(SUPPLIED DATA)
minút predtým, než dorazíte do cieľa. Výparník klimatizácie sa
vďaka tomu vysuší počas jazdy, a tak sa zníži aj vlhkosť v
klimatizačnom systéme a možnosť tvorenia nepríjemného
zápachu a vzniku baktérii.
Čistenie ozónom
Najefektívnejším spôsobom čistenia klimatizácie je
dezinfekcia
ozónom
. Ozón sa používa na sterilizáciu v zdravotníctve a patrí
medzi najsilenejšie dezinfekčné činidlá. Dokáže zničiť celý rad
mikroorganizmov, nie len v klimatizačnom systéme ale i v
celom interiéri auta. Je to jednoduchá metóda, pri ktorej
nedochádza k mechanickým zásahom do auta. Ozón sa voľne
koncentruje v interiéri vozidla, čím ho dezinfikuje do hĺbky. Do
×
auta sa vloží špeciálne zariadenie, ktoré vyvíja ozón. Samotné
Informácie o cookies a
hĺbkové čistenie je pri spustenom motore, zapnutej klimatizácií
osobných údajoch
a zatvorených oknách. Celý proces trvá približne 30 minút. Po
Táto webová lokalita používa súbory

(REQUIREMENT) Nothing but the exact lines from the start of the material through the line holding "a zatvorených oknách.", both included, belongs in the answer.

(ANSWER BOX)
minút predtým, než dorazíte do cieľa. Výparník klimatizácie sa
vďaka tomu vysuší počas jazdy, a tak sa zníži aj vlhkosť v
klimatizačnom systéme a možnosť tvorenia nepríjemného
zápachu a vzniku baktérii.
Čistenie ozónom
Najefektívnejším spôsobom čistenia klimatizácie je
dezinfekcia
ozónom
. Ozón sa používa na sterilizáciu v zdravotníctve a patrí
medzi najsilenejšie dezinfekčné činidlá. Dokáže zničiť celý rad
mikroorganizmov, nie len v klimatizačnom systéme ale i v
celom interiéri auta. Je to jednoduchá metóda, pri ktorej
nedochádza k mechanickým zásahom do auta. Ozón sa voľne
koncentruje v interiéri vozidla, čím ho dezinfikuje do hĺbky. Do
×
auta sa vloží špeciálne zariadenie, ktoré vyvíja ozón. Samotné
Informácie o cookies a
hĺbkové čistenie je pri spustenom motore, zapnutej klimatizácií
osobných údajoch
a zatvorených oknách. Celý proces trvá približne 30 minút. Po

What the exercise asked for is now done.